Quick Frozen Critters is widely popular elementary school lesson on wildlife adaptations and the food chain that comes from our friends at Project WILD. In addition to being educational, it is active, aerobic and immensely entertaining for children (and adults). Although the focus is on wildlife and the food chain; core science concepts in Texas elementary schools, this particular activity is infinitely adaptable across content areas. There are some great mathematics concepts (graphing population curves, predicting outcomes, fractions, percentages etc.) as well as some really cool social studies themes. In one session I held, the students began thinking about human-related influences on wildlife population...such as development, roads, and diminishing habitats. Although the lesson content is best suited for elementary school, I've also used this with high school and college students. If you're like a lot of teachers, particularly in Texas, who struggle with just trying to teach to the standardized test and faced with the challenge of constantly having to apply for authorization to use anything new in the classroom...here is an option. During recess..why not play the game with your students...and then apply what they learned having fun, in the classroom to supplement a pre-approved lesson? Remember, it's not just educational...it's fun and recreational. Maybe even talk to the PE coach, ask him to play the game with your students. Even if you can't get it approved as an educational resource, use it as a supplemental and recreational one. Basically what I am saying is; there's no excuse....so have fun!

My Philosophy of Teaching

My Philosophy of Teaching:

I just finished my masters in Curriculum and Instruction. I have a firm commitment to my continuing education and strong love of teaching. My greatest draw to education is the opportunity to work daily with students, particularly students for whom success has been elusive or who struggle in the academic setting. I strongly believe in preventative behavior management and, as a student teacher, I have turned the success of lower performing students around using differentiated instructional techniques including collaborative learning, project-based learning and service learning. I do not accept the notion that some students fit a profile of failure and should be side-tracked. I am committed to the success of each and every one of my students. I believe no student should be given up on. I love that none of my students are the same and I value their diversity, linguistic, behavioral, cognitive or otherwise.
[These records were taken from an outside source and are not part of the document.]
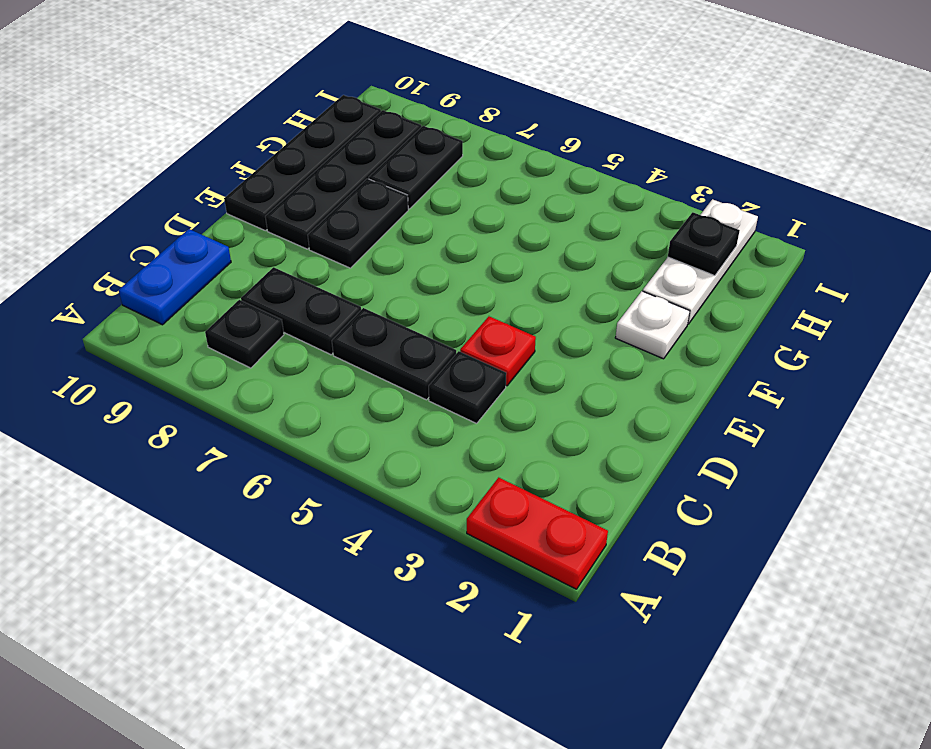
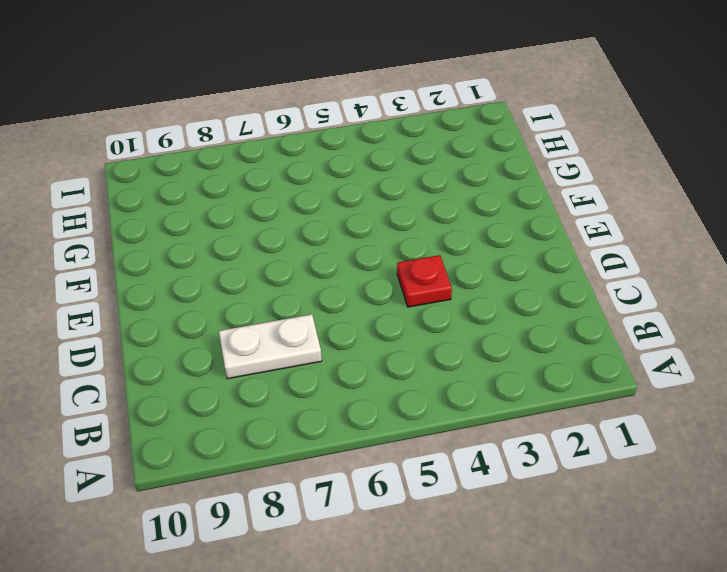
white plate C7:C8 level 1 -> black plate C7:C8 level 1
none -> red plate A1:A2 level 1
none -> black plate B8 level 1
none -> blue plate B10:C10 level 1

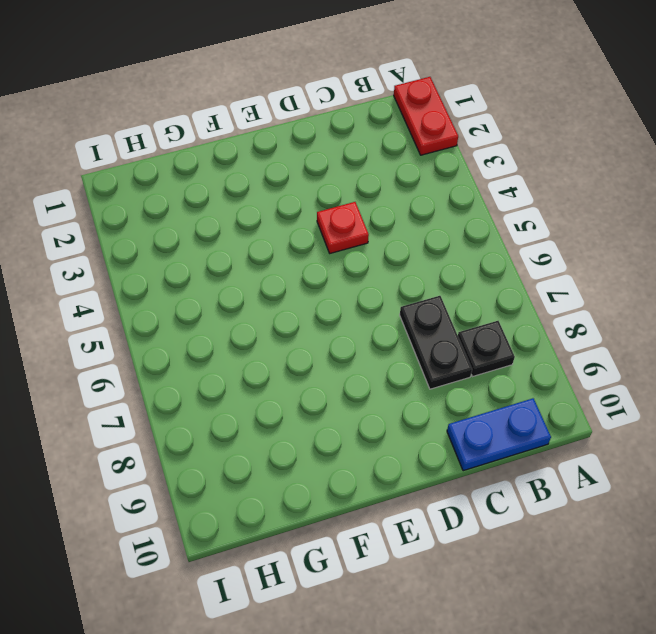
none -> black plate C4 level 1
none -> black plate C5:C6 level 1
none -> black plate E8:F8 level 1

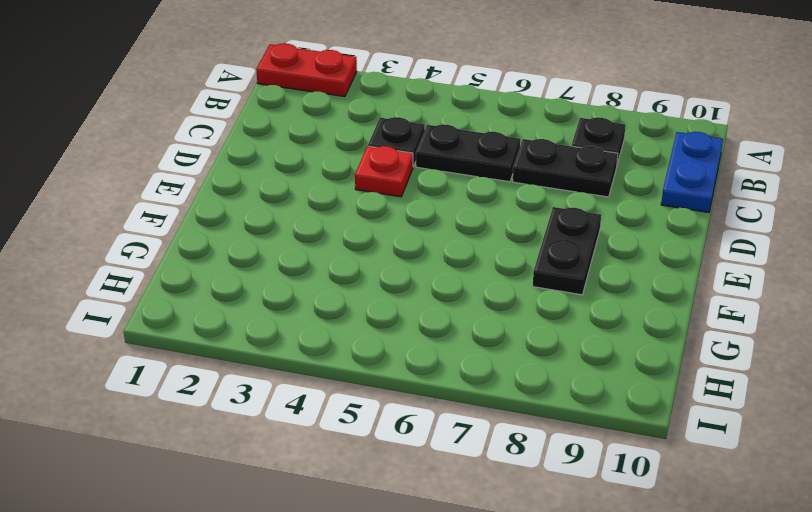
none -> black plate E9:H9 level 1
none -> black plate E10:H10 level 1
none -> white plate F2 level 1

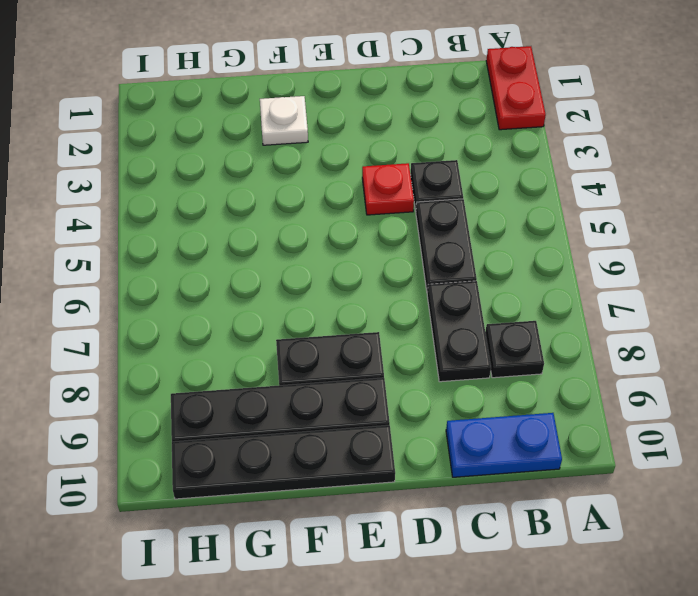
none -> white plate G2:I2 level 1
none -> black plate G8:H8 level 1
none -> black plate H2 level 2

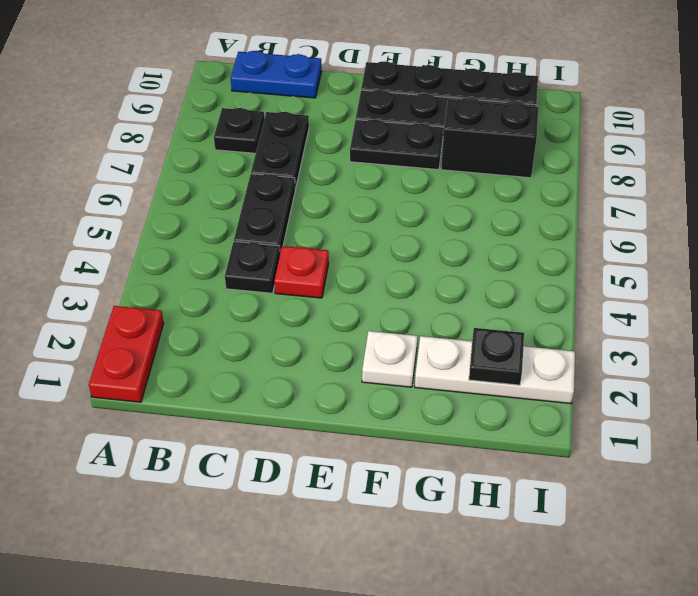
black brick G8:H8 level 1 -> black plate G8:H8 level 1

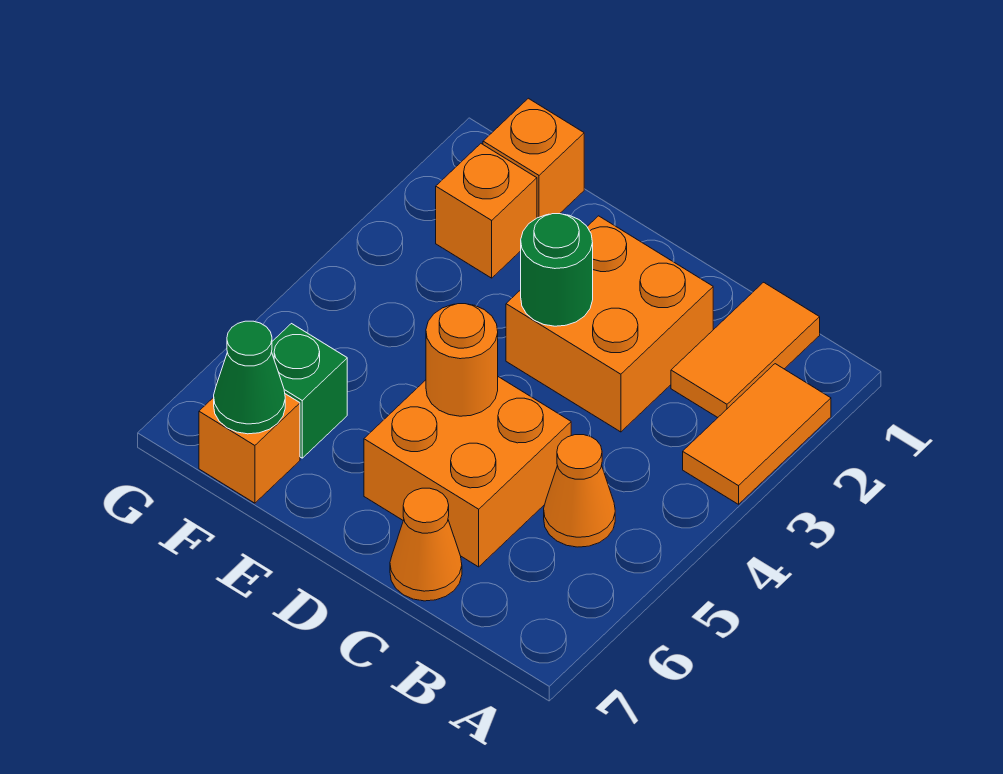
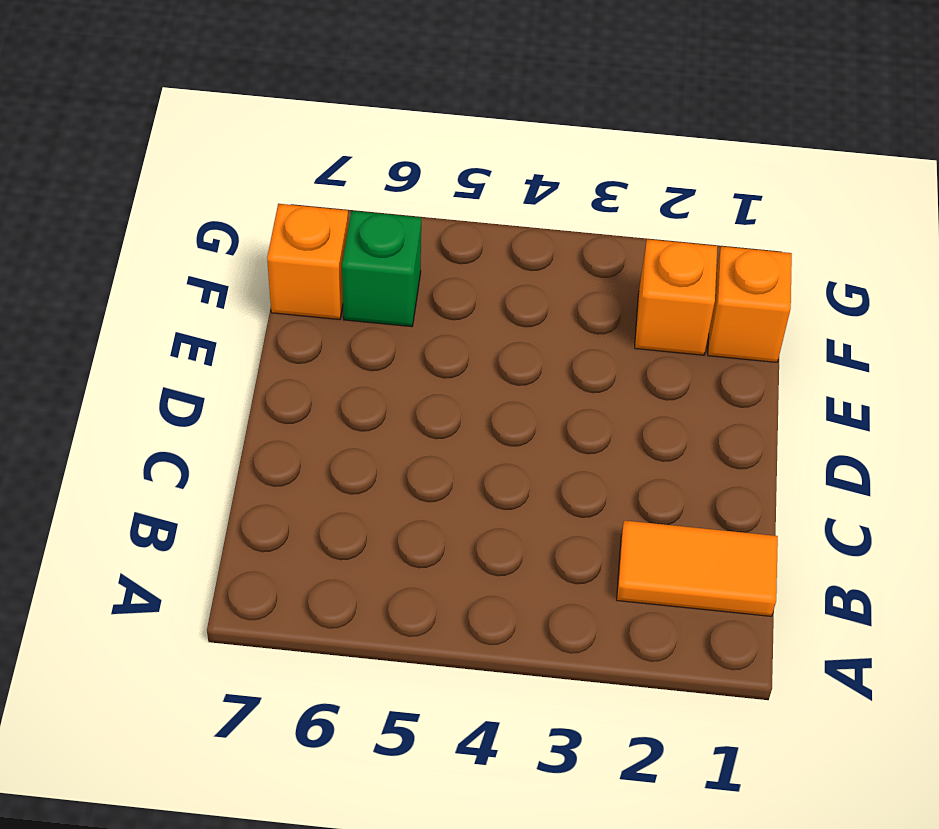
none -> orange tile A2:A3 level 1
none -> orange cone B5 level 1
none -> orange brick C2:D3 level 1

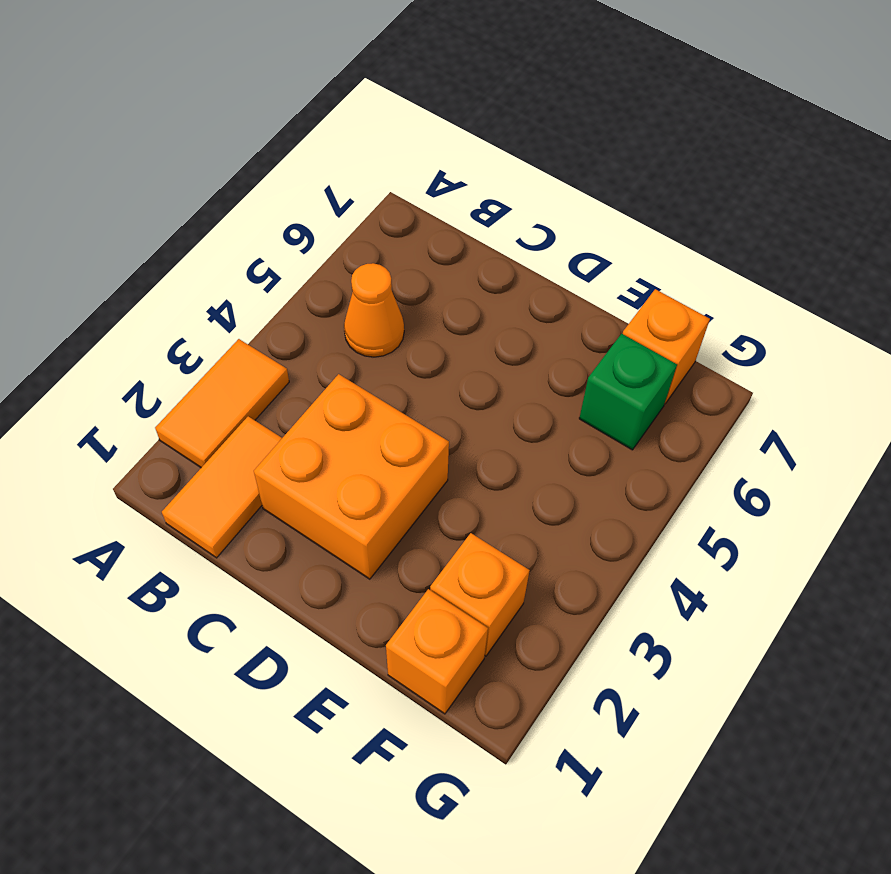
none -> orange brick C5:D6 level 1
none -> orange cone C7 level 1
none -> green round brick D3 level 2

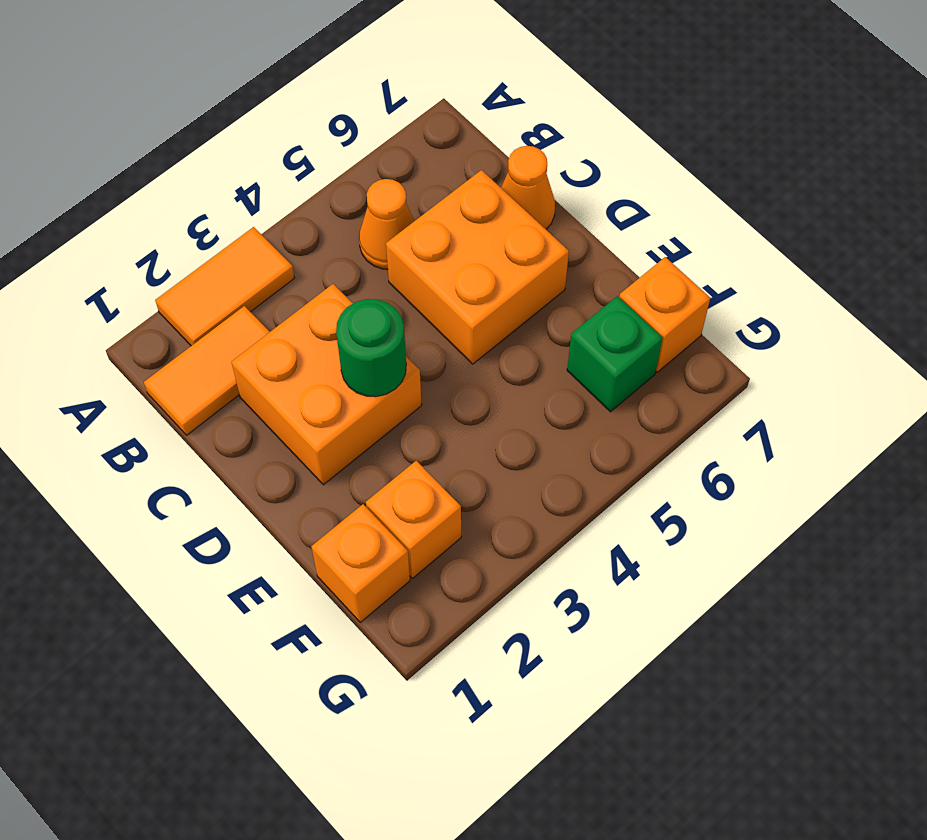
none -> orange round brick D5 level 2
none -> green cone F7 level 2

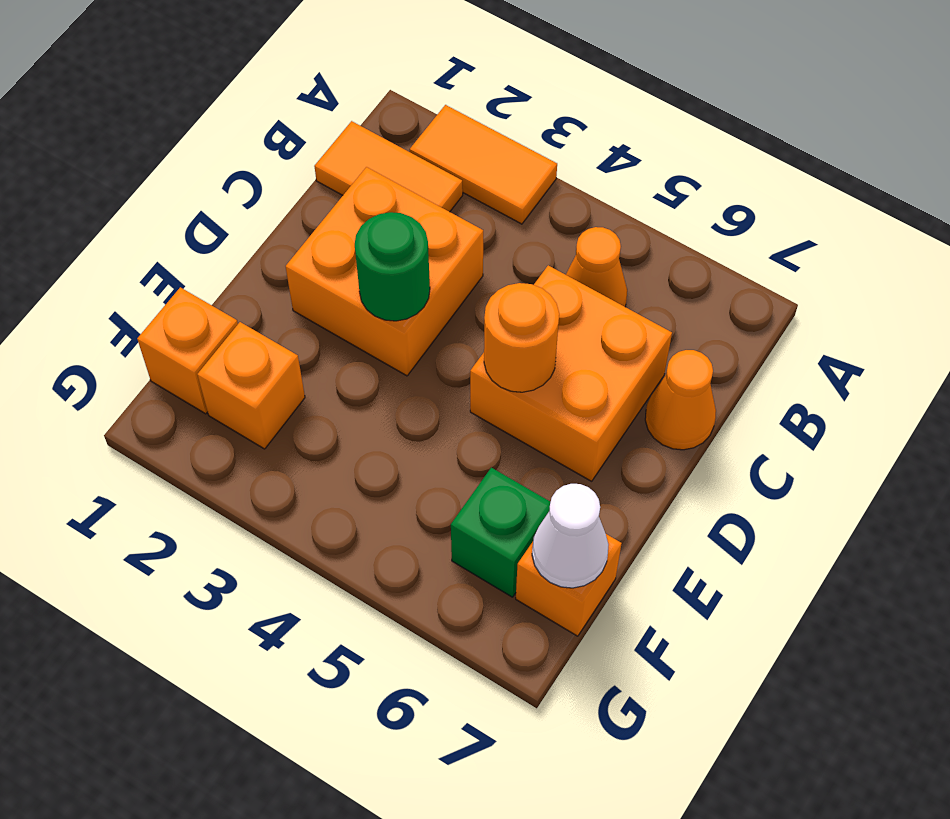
white cone F7 level 2 -> green cone F7 level 2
I do not accept the notion that a student's difference is, necessarily, a hindrance towards their learning and hold the onus upon myself to find ways to facilitate learning for all of my students. Finally, I am aware of the importance of collaboration between faculty and staff. Cross-content instruction is not only important for the student's cognition, but is also important for a teacher's professional development. I believe strongly that a teacher's classroom is a place of constant innovation and improvement, and the sharing of ideas between faculty and staff, as well as the close cross-content collaboration of teachers, is important in improving the overall success of teachers, and, by proxy, our students. We are all responsible for the success of every student in the school, not just those who are in our classroom.